I went to mostly AfroAmerican schools and attended a mostly Caucasian school, the children who called me "ugly" and "monkey" the most were other Black students both in volume and frequency...lol.

Infact, I was NEVER called a monkey by White children nor did I hear them call any of the other handful of Black children who were in the school  a monkey....although a few did refer to us as "nigger" from time to time.

Black children called eachother nearly every name in the book and not only would talk about you but your mother, father, and everybody else they think you loved...lol.

I've seen family members call their own siblings and even their own children ugly or make fun of how dark they were or how kinky their hair was.
Much of it was in jest, but as I got older I realized how much it must have stung the children for their own family to talk about them like that.

But to your particular issue......

They say things like hair loss and alopecia is caused by stress and that may be true, however I also believe chemicals are also being introduced into the environment that have a negative impact on the health of AfroAmericans.  You're thinking it's stress and it may be a chemical in the soap your using, toothpaste you're using, food you're eating, or even the washing detergent you're washing your clothes and bed sheets in and laying down on.

Do you realize that most Black people are allergic to vaseline and vaseline based products?

There are all types of things in the environment attacking the health of AfroAmericans.

→ TASKS TO PERFORM
1. In the post, which students called the writer "ugly" and "monkey" most often?
2. Say whether each statement agrees with the post, and quote the words that decide it. (a) The writer was often called a monkey by White children. (b) The writer has seen family members mock how kinky their own children's hair was. (c) The writer rules out stress as a cause of hair loss.
3. Repeat the post word for word, everything from "They say things" down to "vaseline based products?".

→ DATASET CONTENT
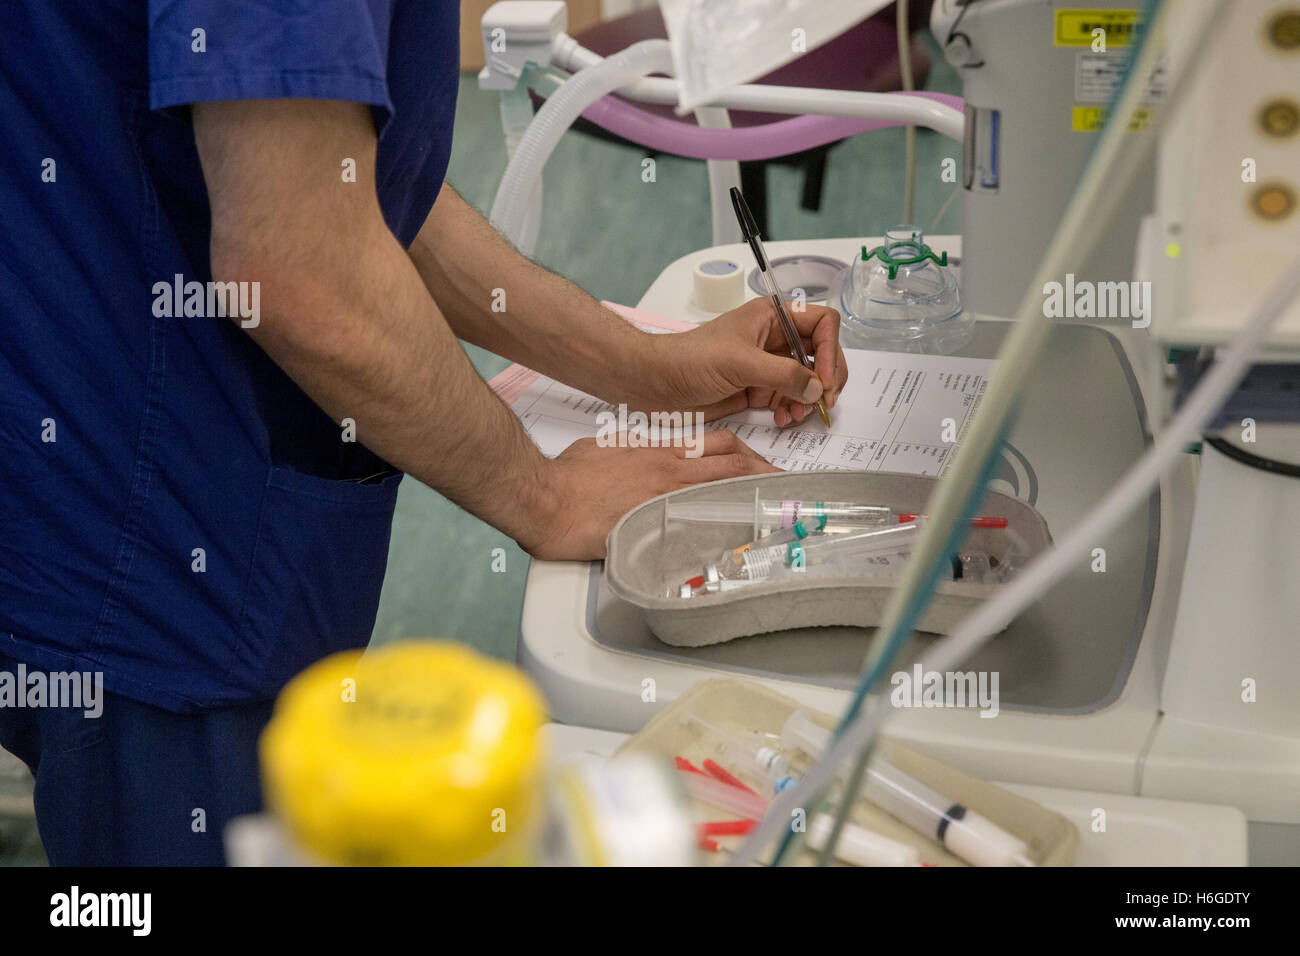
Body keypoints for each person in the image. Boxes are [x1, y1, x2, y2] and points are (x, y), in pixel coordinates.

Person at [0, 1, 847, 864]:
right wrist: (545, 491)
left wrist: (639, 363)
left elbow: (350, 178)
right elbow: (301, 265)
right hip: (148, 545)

--

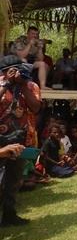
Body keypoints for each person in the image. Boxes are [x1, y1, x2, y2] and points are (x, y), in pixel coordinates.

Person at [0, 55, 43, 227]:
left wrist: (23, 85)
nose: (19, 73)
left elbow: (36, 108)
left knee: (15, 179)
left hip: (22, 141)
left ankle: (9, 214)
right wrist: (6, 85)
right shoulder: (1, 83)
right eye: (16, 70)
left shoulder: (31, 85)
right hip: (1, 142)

---

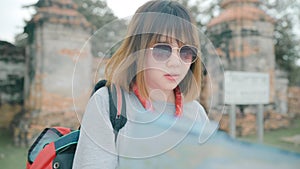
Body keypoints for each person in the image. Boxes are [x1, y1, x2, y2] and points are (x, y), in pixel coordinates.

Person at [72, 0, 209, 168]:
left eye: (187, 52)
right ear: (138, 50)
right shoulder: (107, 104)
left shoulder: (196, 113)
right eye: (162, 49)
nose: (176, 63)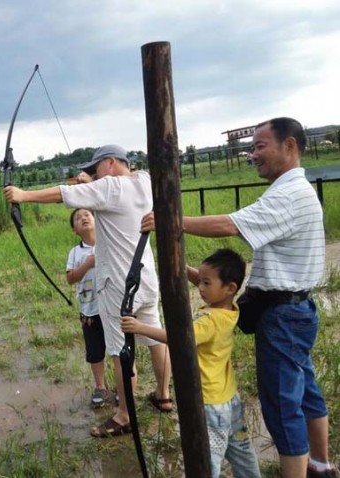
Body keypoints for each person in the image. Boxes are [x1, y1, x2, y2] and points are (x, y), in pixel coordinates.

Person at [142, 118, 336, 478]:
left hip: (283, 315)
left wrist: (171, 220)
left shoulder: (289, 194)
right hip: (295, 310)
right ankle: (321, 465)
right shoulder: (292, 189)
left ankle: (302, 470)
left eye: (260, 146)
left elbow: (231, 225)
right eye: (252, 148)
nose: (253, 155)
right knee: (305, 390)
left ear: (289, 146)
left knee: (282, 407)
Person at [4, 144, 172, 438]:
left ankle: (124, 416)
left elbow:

→ RESPONSES
1. Other Black students.

2.
(a) No: "I was NEVER called a monkey by White children"
(b) Yes: "I've seen family members call their own siblings and even their own children ugly or make fun of how dark they were or how kinky their hair was."
(c) No: "They say things like hair loss and alopecia is caused by stress and that may be true"

3.
They say things like hair loss and alopecia is caused by stress and that may be true, however I also believe chemicals are also being introduced into the environment that have a negative impact on the health of AfroAmericans.  You're thinking it's stress and it may be a chemical in the soap your using, toothpaste you're using, food you're eating, or even the washing detergent you're washing your clothes and bed sheets in and laying down on.

Do you realize that most Black people are allergic to vaseline and vaseline based products?